A Good Samaritan rescued a small kitten after her paws and tail froze onto a semi-trailer tire in Colorado on Monday, according to a Denver-based non-profit animal shelter.

The 5-week-old kitten was spotted at a tire shop in Commerce City, the Dumb Friends League said in a news release sent to McClatchy News. She was hanging off the tire by her paws and tail when her rescuer heard her cries, according to the release.

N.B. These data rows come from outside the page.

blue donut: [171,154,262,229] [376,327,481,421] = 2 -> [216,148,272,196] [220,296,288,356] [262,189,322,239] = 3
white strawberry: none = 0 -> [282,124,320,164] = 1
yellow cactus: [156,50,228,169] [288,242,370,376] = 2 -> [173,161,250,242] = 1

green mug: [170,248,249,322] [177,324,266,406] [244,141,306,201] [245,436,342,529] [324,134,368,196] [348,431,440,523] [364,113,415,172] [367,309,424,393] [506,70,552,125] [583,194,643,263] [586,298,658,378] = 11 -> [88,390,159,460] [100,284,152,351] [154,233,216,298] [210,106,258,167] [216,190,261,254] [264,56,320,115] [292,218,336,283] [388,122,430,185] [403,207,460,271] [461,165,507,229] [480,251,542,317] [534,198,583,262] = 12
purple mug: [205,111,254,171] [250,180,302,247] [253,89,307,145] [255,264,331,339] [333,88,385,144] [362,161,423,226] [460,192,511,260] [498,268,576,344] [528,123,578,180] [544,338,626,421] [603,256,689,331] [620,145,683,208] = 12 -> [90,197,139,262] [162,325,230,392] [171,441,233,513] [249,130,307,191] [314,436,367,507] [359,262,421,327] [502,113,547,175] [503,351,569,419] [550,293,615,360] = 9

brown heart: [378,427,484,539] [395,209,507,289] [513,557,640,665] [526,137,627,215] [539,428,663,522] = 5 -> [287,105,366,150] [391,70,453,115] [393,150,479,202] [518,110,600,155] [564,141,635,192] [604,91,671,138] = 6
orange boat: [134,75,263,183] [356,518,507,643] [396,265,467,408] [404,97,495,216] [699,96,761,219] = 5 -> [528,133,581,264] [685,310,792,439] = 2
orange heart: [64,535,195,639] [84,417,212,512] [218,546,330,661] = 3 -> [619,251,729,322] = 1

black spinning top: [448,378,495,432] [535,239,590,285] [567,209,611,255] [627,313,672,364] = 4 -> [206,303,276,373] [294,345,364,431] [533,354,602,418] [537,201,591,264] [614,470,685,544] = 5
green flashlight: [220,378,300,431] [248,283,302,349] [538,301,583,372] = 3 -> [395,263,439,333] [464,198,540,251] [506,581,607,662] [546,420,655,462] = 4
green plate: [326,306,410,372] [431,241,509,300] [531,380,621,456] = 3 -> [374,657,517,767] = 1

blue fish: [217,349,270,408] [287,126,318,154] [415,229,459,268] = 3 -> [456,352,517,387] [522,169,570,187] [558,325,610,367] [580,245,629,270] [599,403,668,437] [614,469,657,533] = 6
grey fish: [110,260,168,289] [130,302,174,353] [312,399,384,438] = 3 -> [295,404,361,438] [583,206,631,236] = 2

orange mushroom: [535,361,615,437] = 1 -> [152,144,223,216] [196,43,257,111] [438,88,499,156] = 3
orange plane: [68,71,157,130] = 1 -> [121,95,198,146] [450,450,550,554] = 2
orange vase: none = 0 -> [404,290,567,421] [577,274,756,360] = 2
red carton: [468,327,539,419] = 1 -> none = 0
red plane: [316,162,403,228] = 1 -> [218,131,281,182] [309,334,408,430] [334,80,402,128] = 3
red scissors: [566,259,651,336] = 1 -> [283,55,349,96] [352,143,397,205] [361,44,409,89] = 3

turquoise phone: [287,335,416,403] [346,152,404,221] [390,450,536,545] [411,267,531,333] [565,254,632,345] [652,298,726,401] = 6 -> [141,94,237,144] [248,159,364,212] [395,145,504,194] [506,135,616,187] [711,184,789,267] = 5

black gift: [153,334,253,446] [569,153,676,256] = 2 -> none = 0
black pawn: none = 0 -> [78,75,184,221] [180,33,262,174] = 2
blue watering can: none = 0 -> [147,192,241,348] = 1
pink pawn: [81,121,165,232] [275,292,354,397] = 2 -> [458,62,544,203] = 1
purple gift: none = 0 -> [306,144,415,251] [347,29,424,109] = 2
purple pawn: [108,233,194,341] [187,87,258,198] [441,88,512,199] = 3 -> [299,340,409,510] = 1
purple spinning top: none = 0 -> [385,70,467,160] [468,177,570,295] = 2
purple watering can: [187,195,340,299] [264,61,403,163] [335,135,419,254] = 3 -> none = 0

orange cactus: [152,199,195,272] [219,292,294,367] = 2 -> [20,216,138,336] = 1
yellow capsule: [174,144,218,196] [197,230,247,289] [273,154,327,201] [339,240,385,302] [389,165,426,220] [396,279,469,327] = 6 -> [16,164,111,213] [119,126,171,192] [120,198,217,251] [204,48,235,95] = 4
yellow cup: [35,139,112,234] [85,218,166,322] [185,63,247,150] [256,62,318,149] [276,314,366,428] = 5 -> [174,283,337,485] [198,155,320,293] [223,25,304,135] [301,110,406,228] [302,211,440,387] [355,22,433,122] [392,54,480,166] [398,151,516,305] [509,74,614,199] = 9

https://www.yahoo.com/news/kitten-paws-tail-freeze-truck-214513842.html


----------



## Pink Biz (Oct 29, 2020)

Robert59 said:


> A Good Samaritan rescued a small kitten after her paws and tail froze onto a semi-trailer tire in Colorado on Monday, according to a Denver-based non-profit animal shelter.
> 
> The 5-week-old kitten was spotted at a tire shop in Commerce City, the Dumb Friends League said in a news release sent to McClatchy News. She was hanging off the tire by her paws and tail when her rescuer heard her cries, according to the release.
> 
> ...


*"Why is it called the Dumb Friends League?

When our organization was founded in 1910, it was named after a London, England, animal welfare group called “Our Dumb Friends League.” In those days, the term “dumb” was widely used to refer to animals because they lacked the power of human speech."*


----------